----- STORED DATA

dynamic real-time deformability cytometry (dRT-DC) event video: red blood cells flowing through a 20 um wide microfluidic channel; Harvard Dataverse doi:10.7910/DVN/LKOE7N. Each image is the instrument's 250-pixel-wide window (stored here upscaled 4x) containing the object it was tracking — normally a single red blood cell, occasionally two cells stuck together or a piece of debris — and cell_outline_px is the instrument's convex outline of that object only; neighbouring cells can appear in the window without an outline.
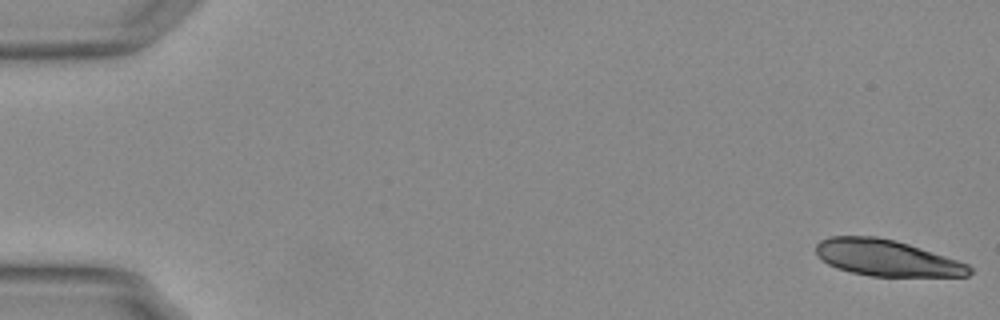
{"species": "Egyptian fruit bat (a non-hibernating species)", "species_latin": "Rousettus aegyptiacus", "temperature_condition": "warm", "stored_images_in_passage": 56, "camera_frame_rate_fps": 3000, "um_per_image_px": 0.085, "animal": {"sex": "female"}, "frame": {"image": 1, "passage_image": 1, "time_ms": 0.0, "image_size_px": [1000, 320], "cell_outline_px": [[972, 272], [968, 276], [868, 276], [836, 268], [828, 264], [816, 252], [816, 244], [820, 240], [828, 236], [876, 236], [896, 240], [968, 264], [972, 268]], "centroid_in_image_um": [75.34, 21.92], "position_along_channel_um": 9.7, "area_um2": 32.19}}
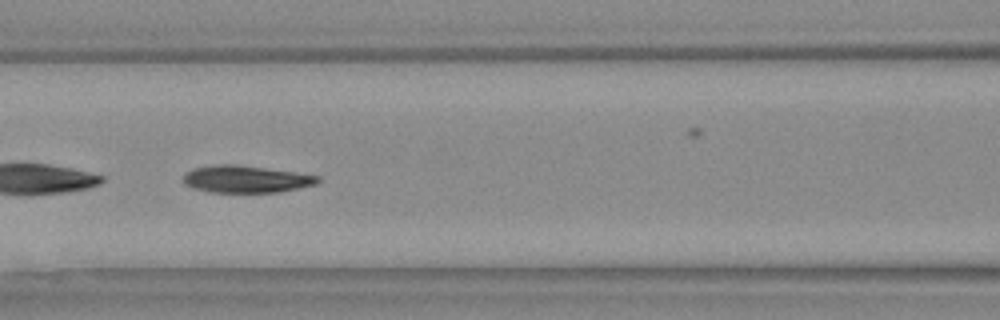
{"frame": {"image": 2, "passage_image": 25, "time_ms": 8.0, "image_size_px": [1000, 320], "cell_outline_px": [[320, 180], [316, 184], [276, 192], [212, 192], [192, 188], [184, 184], [180, 180], [192, 168], [212, 164], [236, 164], [296, 172], [320, 176]], "centroid_in_image_um": [20.85, 15.21], "position_along_channel_um": 145.7, "area_um2": 21.33}, "authors_computed_cell_mechanics": {"area_um2": 21.9929, "velocity_mm_per_s": 3.7432, "shape_relaxation_time_tau1_ms": 3.9941, "shape_relaxation_time_tau2_ms": 7.2521, "deformation_change_tau1": 0.1717, "deformation_change_tau2": 0.0959}}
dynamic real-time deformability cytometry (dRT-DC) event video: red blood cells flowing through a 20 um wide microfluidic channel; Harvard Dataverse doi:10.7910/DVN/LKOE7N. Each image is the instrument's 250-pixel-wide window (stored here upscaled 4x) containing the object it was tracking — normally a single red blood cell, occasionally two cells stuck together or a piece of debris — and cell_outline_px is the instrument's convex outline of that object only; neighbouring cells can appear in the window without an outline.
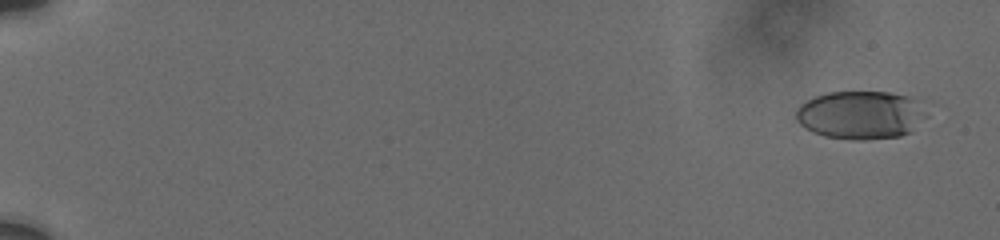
{"species": "human", "species_latin": "Homo sapiens", "temperature_condition": "cold", "stored_images_in_passage": 10, "camera_frame_rate_fps": 3000, "um_per_image_px": 0.085, "donor": {"sex": "male"}, "frame": {"image": 1, "passage_image": 1, "time_ms": 0.0, "image_size_px": [1000, 240], "cell_outline_px": [[912, 132], [900, 136], [860, 140], [852, 140], [824, 136], [812, 132], [800, 124], [796, 120], [796, 112], [800, 104], [816, 96], [828, 92], [888, 92], [908, 96], [912, 100]], "centroid_in_image_um": [72.87, 9.78], "position_along_channel_um": 12.1, "area_um2": 34.62}}
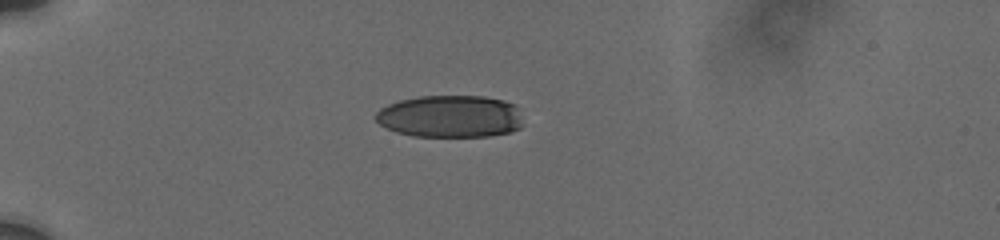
{"frame": {"image": 2, "passage_image": 7, "time_ms": 5.0, "image_size_px": [1000, 240], "cell_outline_px": [[520, 128], [508, 132], [488, 136], [412, 136], [396, 132], [380, 124], [376, 120], [376, 112], [380, 108], [388, 104], [400, 100], [420, 96], [484, 96], [504, 100], [516, 104], [520, 108]], "centroid_in_image_um": [38.28, 9.88], "position_along_channel_um": 46.7, "area_um2": 36.36}}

----------

WHAT TO PRODUCE | Return the material word for word. Pictures are not part of the copy.

THE COMPLETED TASK |
dynamic real-time deformability cytometry (dRT-DC) event video: red blood cells flowing through a 20 um wide microfluidic channel; Harvard Dataverse doi:10.7910/DVN/LKOE7N. Each image is the instrument's 250-pixel-wide window (stored here upscaled 4x) containing the object it was tracking — normally a single red blood cell, occasionally two cells stuck together or a piece of debris — and cell_outline_px is the instrument's convex outline of that object only; neighbouring cells can appear in the window without an outline.
{"species": "Egyptian fruit bat (a non-hibernating species)", "species_latin": "Rousettus aegyptiacus", "temperature_condition": "warm", "stored_images_in_passage": 56, "camera_frame_rate_fps": 3000, "um_per_image_px": 0.085, "animal": {"sex": "female"}, "frame": {"image": 1, "passage_image": 1, "time_ms": 0.0, "image_size_px": [1000, 320], "cell_outline_px": [[972, 272], [968, 276], [868, 276], [836, 268], [828, 264], [816, 252], [816, 244], [820, 240], [828, 236], [876, 236], [896, 240], [968, 264], [972, 268]], "centroid_in_image_um": [75.34, 21.92], "position_along_channel_um": 9.7, "area_um2": 32.19}}
{"frame": {"image": 2, "passage_image": 25, "time_ms": 8.0, "image_size_px": [1000, 320], "cell_outline_px": [[320, 180], [316, 184], [276, 192], [212, 192], [192, 188], [184, 184], [180, 180], [192, 168], [212, 164], [236, 164], [296, 172], [320, 176]], "centroid_in_image_um": [20.85, 15.21], "position_along_channel_um": 145.7, "area_um2": 21.33}, "authors_computed_cell_mechanics": {"area_um2": 21.9929, "velocity_mm_per_s": 3.7432, "shape_relaxation_time_tau1_ms": 3.9941, "shape_relaxation_time_tau2_ms": 7.2521, "deformation_change_tau1": 0.1717, "deformation_change_tau2": 0.0959}}
dynamic real-time deformability cytometry (dRT-DC) event video: red blood cells flowing through a 20 um wide microfluidic channel; Harvard Dataverse doi:10.7910/DVN/LKOE7N. Each image is the instrument's 250-pixel-wide window (stored here upscaled 4x) containing the object it was tracking — normally a single red blood cell, occasionally two cells stuck together or a piece of debris — and cell_outline_px is the instrument's convex outline of that object only; neighbouring cells can appear in the window without an outline.
{"species": "human", "species_latin": "Homo sapiens", "temperature_condition": "cold", "stored_images_in_passage": 10, "camera_frame_rate_fps": 3000, "um_per_image_px": 0.085, "donor": {"sex": "male"}, "frame": {"image": 1, "passage_image": 1, "time_ms": 0.0, "image_size_px": [1000, 240], "cell_outline_px": [[912, 132], [900, 136], [860, 140], [852, 140], [824, 136], [812, 132], [800, 124], [796, 120], [796, 112], [800, 104], [816, 96], [828, 92], [888, 92], [908, 96], [912, 100]], "centroid_in_image_um": [72.87, 9.78], "position_along_channel_um": 12.1, "area_um2": 34.62}}
{"frame": {"image": 2, "passage_image": 7, "time_ms": 5.0, "image_size_px": [1000, 240], "cell_outline_px": [[520, 128], [508, 132], [488, 136], [412, 136], [396, 132], [380, 124], [376, 120], [376, 112], [380, 108], [388, 104], [400, 100], [420, 96], [484, 96], [504, 100], [516, 104], [520, 108]], "centroid_in_image_um": [38.28, 9.88], "position_along_channel_um": 46.7, "area_um2": 36.36}}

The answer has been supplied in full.